Editor's Column

Bar mitzva Babylon

Andrew Silow-Carroll

Newspapers may be dying, but you got to love the New York Post for going out with a yellow, punning, salacious bang. “RAB-BYE” is what the front page screamed last Wednesday, taking you to a story about the resignation of a Jewish chaplain in what the press is calling the “behind-bars bar mitzva.”

A hasidic businessman serving time on fraud charges was apparently allowed to throw a lavish bar mitzva for his son at the Manhattan jail known as The Tombs. The chaplain who helped arrange the simha in the slammer, as well as a top Corrections Department official, were forced to resign for violating prison policy, which apparently bans metal cutlery and hasidic rock ’n’ roll.

And that’s not even the craziest front-page b’nei mitzva story of the month. The Stamford Advocate reported on a bat mitzva gone wild in Norwalk, Conn., where police were called to an “out of control” party at a historic mansion museum.

Cops say that kids had torn out ceiling tiles and a light fixture, an uncle of the bat mitzva was charged with disorderly conduct, and one officer saw “several boys and girls” in one of the bathrooms engaged in sexual activity. And I don’t mean Spin the Bottle.

Stories like these usually fill Jewish readers with a combination of embarrassment and umbrage. The umbrage is often directed at the media. Whenever the media report stories that embarrass the Jews, some readers suspect ulterior motives.

So, for example, Stamford’s Rabbi Joshua Hammerman wants to know what made the Connecticut bat mitzva front-page news. “I won’t raise the banner of anti-Semitism,” he writes at his blog, “but why focus on a party that happens to occur after a particular religious event as opposed to any other teen party where similar (or worse) things might happen?”

But the search for ulterior motives sometimes overlooks the very definition of news. What is news? Nine times out of 10, it is that which deviates from the norm, and the wider the gap between the norm and the deviation, the more newsworthy it becomes. A busted frat party wouldn’t make the papers unless it got really out of hand (like, for instance, the Morristown party bus scandal whose ingredients included underage drinking and a dance floor headed down the highway at 50 miles per hour). We expect unruly behavior at a frat house. But, to our credit, the world does not expect Jewish coming-of-age celebrations to borrow a page from Fellini. Or Goodfellas.

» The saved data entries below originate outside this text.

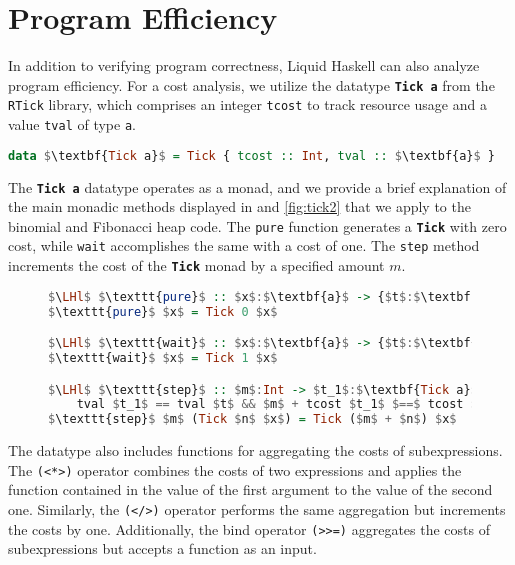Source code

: \documentclass{clmthesis}
\begin{document}
\section{Program Efficiency}\label{lh_eff}
In addition to verifying program correctness, Liquid Haskell can also analyze program efficiency. For a cost analysis, we utilize the datatype \textbf{\lstinline{Tick a}} from the \texttt{RTick} library, which comprises an integer \lstinline{tcost} to track resource usage and a value \lstinline{tval} of type \texttt{a}.
\begin{lstlisting}[mathescape=true, language=haskell]
data $\textbf{Tick a}$ = Tick { tcost :: Int, tval :: $\textbf{a}$ }
\end{lstlisting}
The \textbf{\lstinline{Tick a}} datatype operates as a monad, and we provide a brief explanation of the main monadic methods displayed in  and \ref{fig:tick2} that we apply to the binomial and Fibonacci heap code. The \texttt{pure} function generates a \textbf{\lstinline{Tick}} with zero cost, while \texttt{wait} accomplishes the same with a cost of one. The \texttt{step} method increments the cost of the \textbf{\lstinline{Tick}} monad by a specified amount $m$.
\begin{figure}[h]
\begin{lstlisting}[mathescape=true, language=haskell, caption={Operators of the \textbf{\lstinline{Tick} a} datatype.},captionpos=b, label=fig:tick1]
$\LHl$ $\texttt{pure}$ :: $x$:$\textbf{a}$ -> {$t$:$\textbf{Tick a}$ | $x$ $==$ tval $t$ && 0 $==$ tcost $t$} $\LHr$
$\texttt{pure}$ $x$ = Tick 0 $x$

$\LHl$ $\texttt{wait}$ :: $x$:$\textbf{a}$ -> {$t$:$\textbf{Tick a}$ | $x$ $==$ tval $t$ && 1 $==$ tcost $t$} $\LHr$
$\texttt{wait}$ $x$ = Tick 1 $x$

$\LHl$ $\texttt{step}$ :: $m$:Int -> $t_1$:$\textbf{Tick a}$  -> {$t$:$\textbf{Tick a}$ | 
	tval $t_1$ == tval $t$ && $m$ + tcost $t_1$ $==$ tcost $t$} $\LHr$
$\texttt{step}$ $m$ (Tick $n$ $x$) = Tick ($m$ + $n$) $x$
\end{lstlisting}
\end{figure}

The datatype also includes functions for aggregating the costs of subexpressions. The \texttt{(<*>)} operator combines the costs of two expressions and applies the function contained in the value of the first argument to the value of the second one. Similarly, the \texttt{(</>)} operator performs the same aggregation but increments the costs by one. Additionally, the bind operator \texttt{(>>=)} aggregates the costs of subexpressions but accepts a function as an input.
\end{document}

(The fact that the bat mitzva also took place at a historic site probably boosted its newsworthiness.)

In essence, religion reporting works on the principle of the soft bigotry of high expectations: The editor’s assumption is that religion stands for a set of ideals, and when a religious figure doesn’t live up to those ideals, it’s a story.

That’s not an anti-religious position — if anything, mainstream media are extremely solicitous of religion.

Consider, first, the fairly narrow range of religion stories that appear in the press:

  1. religious group struggles with challenge to its traditions (homosexuality, feminism, bio-ethics),
  2. religious group prepares for holidays (recipes included),
  3. religious group challenges government on church-state (and vice versa), and
  4. religious institution or individual gets caught in a scandal.

The first three kinds of stories are invariably respectful of the religion in question. Even at their most controversial, religious viewpoints tend to be treated as legitimate perspectives on a subject (to the chagrin of “New Atheists” like Christopher Hitchens and Sam Harris).

The scandal story is the one that usually draws accusations of being anti-religious. But again, religious scandals wouldn’t be scandalous if not for the assumption, shared by reporters, that religions are meant to represent probity, moderation, and virtue. Reports on scandals usually contain a disclaimer by a denominational “moderate” who explains that the crazies or crooks do not represent the entire faith. Such stories also presume that whatever bad things happen, the religion as a whole cannot be blamed.

If the media were truly anti-religious, you would see more sentences or sentiments like this: “As might be expected from a faith that derives its values from texts written in the pre-modern era, and whose adherents have been engaged in a series of violent conflicts ever since, members of the religion carried out a despicable act while invoking their deity.”

Instead, the normative narrative is, “Ignoring the messages of peace and love in their holy book, extremists today took part in an act of violence that was denounced by other members of the same faith.”

This doesn’t excuse the media when they lose all sense of proportion, or play gotcha. Some stories belong on the police blotter, others on the front page. The prison story deserves widespread coverage because it involves high-placed city officials, taxpayer money (the guards worked overtime), and more than a whiff of corruption.

As for the Norwalk bat mitzva — I’m sorry I had to read about it, but I hope it launches a thousand sermons and Shabbat table conversations.